_Work required_.
Look in the material below for the line holding "Picture 1: The". Set it down exactly, with each later line up to and including the line holding "A proofreading session".

_Extracted entries_.
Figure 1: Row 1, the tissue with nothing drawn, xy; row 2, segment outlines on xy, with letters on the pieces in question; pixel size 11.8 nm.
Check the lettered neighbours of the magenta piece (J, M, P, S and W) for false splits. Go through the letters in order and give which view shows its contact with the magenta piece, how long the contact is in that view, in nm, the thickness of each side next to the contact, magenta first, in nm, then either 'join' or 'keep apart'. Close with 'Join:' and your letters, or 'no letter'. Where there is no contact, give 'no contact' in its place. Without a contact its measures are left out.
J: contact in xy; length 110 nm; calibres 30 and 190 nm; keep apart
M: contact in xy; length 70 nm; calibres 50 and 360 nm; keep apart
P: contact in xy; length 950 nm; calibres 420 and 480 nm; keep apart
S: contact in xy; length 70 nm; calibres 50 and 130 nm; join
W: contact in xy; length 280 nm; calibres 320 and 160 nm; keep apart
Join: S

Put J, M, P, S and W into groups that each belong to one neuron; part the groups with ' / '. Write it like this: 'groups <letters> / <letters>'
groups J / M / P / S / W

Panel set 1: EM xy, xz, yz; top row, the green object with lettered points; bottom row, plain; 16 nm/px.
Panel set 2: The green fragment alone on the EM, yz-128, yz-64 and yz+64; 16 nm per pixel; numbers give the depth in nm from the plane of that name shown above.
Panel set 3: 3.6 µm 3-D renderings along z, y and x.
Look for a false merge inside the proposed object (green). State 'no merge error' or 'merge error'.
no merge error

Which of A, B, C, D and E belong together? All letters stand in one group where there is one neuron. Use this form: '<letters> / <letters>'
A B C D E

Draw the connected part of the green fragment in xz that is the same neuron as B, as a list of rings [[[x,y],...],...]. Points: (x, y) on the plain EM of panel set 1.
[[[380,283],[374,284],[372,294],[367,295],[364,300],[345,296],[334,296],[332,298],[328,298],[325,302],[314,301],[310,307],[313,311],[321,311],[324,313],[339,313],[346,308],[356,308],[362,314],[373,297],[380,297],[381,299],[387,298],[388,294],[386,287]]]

--

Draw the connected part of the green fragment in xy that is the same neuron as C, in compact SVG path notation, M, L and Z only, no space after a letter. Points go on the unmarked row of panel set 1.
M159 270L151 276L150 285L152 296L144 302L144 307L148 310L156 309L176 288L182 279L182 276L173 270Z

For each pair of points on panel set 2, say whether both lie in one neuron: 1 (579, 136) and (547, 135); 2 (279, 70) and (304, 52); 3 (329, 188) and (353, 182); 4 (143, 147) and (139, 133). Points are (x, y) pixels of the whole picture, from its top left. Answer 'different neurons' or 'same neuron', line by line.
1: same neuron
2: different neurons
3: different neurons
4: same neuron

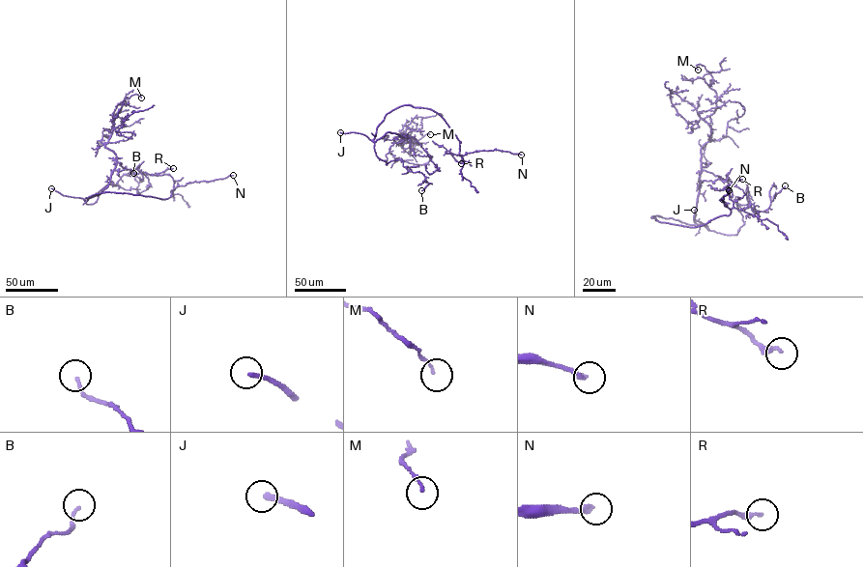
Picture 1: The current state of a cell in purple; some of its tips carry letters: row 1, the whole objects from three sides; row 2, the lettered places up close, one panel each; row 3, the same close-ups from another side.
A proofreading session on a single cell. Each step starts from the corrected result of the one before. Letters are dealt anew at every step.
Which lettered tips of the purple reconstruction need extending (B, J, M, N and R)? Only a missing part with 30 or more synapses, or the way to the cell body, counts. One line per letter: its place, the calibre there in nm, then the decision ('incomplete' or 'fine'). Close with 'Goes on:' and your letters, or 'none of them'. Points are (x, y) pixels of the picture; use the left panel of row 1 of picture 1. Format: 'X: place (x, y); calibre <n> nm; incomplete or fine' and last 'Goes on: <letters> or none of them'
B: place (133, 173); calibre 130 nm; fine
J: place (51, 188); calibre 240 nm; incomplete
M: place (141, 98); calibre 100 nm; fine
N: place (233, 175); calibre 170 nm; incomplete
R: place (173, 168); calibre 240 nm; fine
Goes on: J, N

_Task response_.
Picture 1: The current state of a cell in purple; some of its tips carry letters: row 1, the whole objects from three sides; row 2, the lettered places up close, one panel each; row 3, the same close-ups from another side.
A proofreading session on a single cell. Each step starts from the corrected result of the one before. Letters are dealt anew at every step.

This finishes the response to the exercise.